“Ulysses S. Grant” is Josiah Bunting’s 2004 biography of the eighteenth U.S. president. Bunting is an author, retired officer in the US Army and has served in a variety of academic and leadership capacities at West Point, the Naval War College, Princeton and VMI. His novel “The Lionheads” was one of Time Magazine’s “Ten Best Novels of 1973.”
As a member of The American Presidents Series, readers expect a concise, punchy, straightforward biography from Bunting, and he delivers precisely that. In a no-nonsense style stretching little more than one-hundred-fifty pages, Grant’s entire life is reviewed, analyzed and defended.
Beyond simply providing the reader with a fast, extremely comprehensible reading experience, Bunting often injects his own unique observations on Grant’s life. And although he often refers to the opinions of other well-known Grant biographers, he frequently provides his own interesting perspective on matters.
Relative to lengthier, more comprehensive biographies of Grant, Bunting’s book moves at almost a breathless pace. He includes nearly everything of substance but rarely stops to smell the roses. Only the most crucial of details are included and there is very little ancillary scene-setting. As with other biographies in this series, the reading experience reminds me of skipping a lengthier literary classic in favor of the more efficient synopsis provided by the CliffsNotes review.
Unfortunately, this concise format allows no opportunity to explore the many fascinating nuances of Grant’s life or to understand how a man of such seemingly little potential could become Lincoln’s most successful general – and America’s most revered military hero. A potent efficiency may be one of this book’s greatest rewards, but it comes at the expense of depth and color.
And although Bunting’s style of writing is generally clear and articulate, it is not uncommon to find individual sentences that are asked to do far too much. In these moments the narrative becomes wordy and complex. Laying out the sentence diagram for some of these would stump even the best old-school grammar teacher.

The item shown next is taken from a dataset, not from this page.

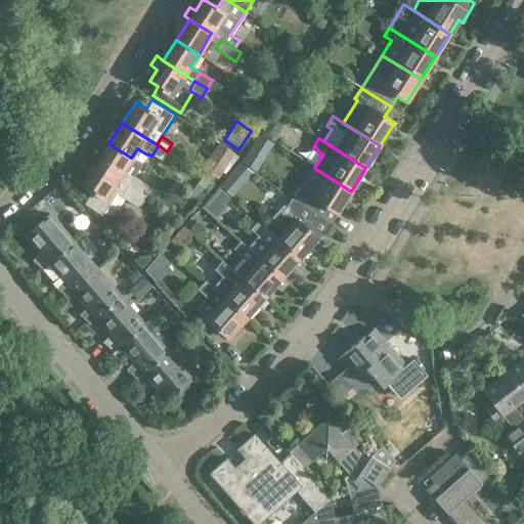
[(95,165),(127,185),(133,176),(123,170),(131,158),(108,143),(95,165)]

Because of the biography’s brevity it also provides the least satisfying “Civil War experience” of any of Grant’s biographies I’ve read. Battles are so quickly described it is hard to understand much beyond the largest-scale details. Fortunately the author usually book-ends military engagements with a concise explanation of what the reader should take away. But it reminds me of reading newspaper headlines in an effort to understand the news.

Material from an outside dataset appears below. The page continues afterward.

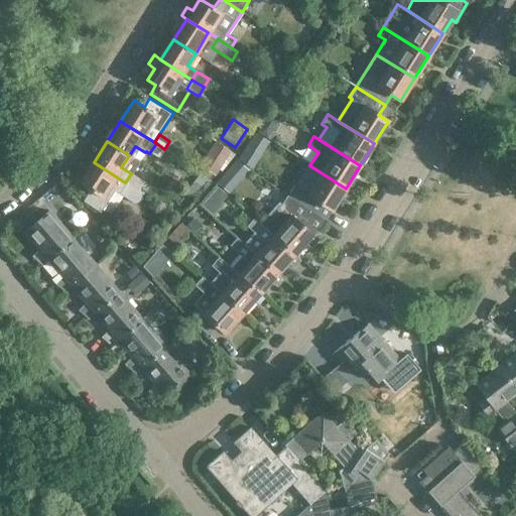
[(230,152),(214,142),(199,166),(206,170),(203,174),(211,179),(213,175),(214,176),(230,152)]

Finally, Bunting breaks very little (if any) new ground in his review of Grant’s life and legacy. Reading this biography is more an exercise in efficiency than in deepening one’s understanding of Grant’s. But for an impatient reader, this may be an invaluable service. And, typical for this series, Bunting provides a useful chronology of Grant’s life toward the back of the book along with the author’s views of many other biographies of Grant.
Overall, “Ulysses S. Grant” performs its objective admirably: it provides a time-starved audience with a potent, hard-hitting and ultimately sympathetic review of Grant’s life. It is reasonably comprehensive without being thorough, and is illuminating without being nuanced. In my view, Grant is undoubtedly worthy of a more colorful and penetrating biography. But for many, Josiah Bunting’s biography provides the perfect balance of insight and efficiency.